NUMBER OF REPLICATIONS: triplicates in two independent experiments

DETERMINATION OF CYTOTOXICITY: growth inhibition
Evaluation criteria:
When dosage dependence or repeatability in the absence and presence of S9 mix of more than 1 kind of assay bacteria, among the 5 kinds of assay bacteria used, was identified to be increasing, and the average value of the number of mutant colonies on the plate that includes the test material increased more than 2-fold of negative control value, it was determined (positive) as possessing gene mutagenesis in the study test system.
Statistics:
Statistic methodology was not used to determine the results.

Results and discussion

Test results
Key result
Species / strain:
S. typhimurium TA 1535, TA 1537, TA 98, TA 100 and E. coli WP2
Metabolic activation:
with and without
Genotoxicity:
negative
Cytotoxicity / choice of top concentrations:
no cytotoxicity
Vehicle controls validity:
valid
Untreated negative controls validity:
not examined
Positive controls validity:
valid
Additional information on results:
Increase of more than 2-fold of the negative control value was not identified in any of the assay bacteria used with and without S9 mix.
Deposits originated from the test material were not identified in any of the dosages used either in the absence or the presence of S9 mix.

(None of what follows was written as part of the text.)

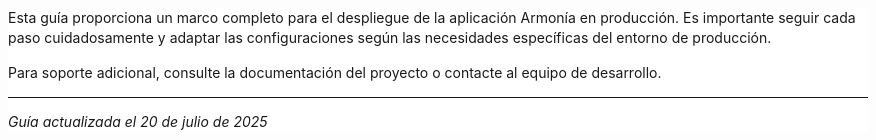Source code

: Esta guía proporciona un marco completo para el despliegue de la aplicación Armonía en producción. Es importante seguir cada paso cuidadosamente y adaptar las configuraciones según las necesidades específicas del entorno de producción.

Para soporte adicional, consulte la documentación del proyecto o contacte al equipo de desarrollo.

---
*Guía actualizada el 20 de julio de 2025*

Applicant's summary and conclusion

Conclusions:
Interpretation of results:
negative without metabolic activation
negative with metabolic activation

Under conditions tested, the test item did not induce gene mutations by base pair changes or frame-shifts in the genome of the tester strains used.
Thus, the test item is considered non-mutagenic in this bacterial reverse mutation assay.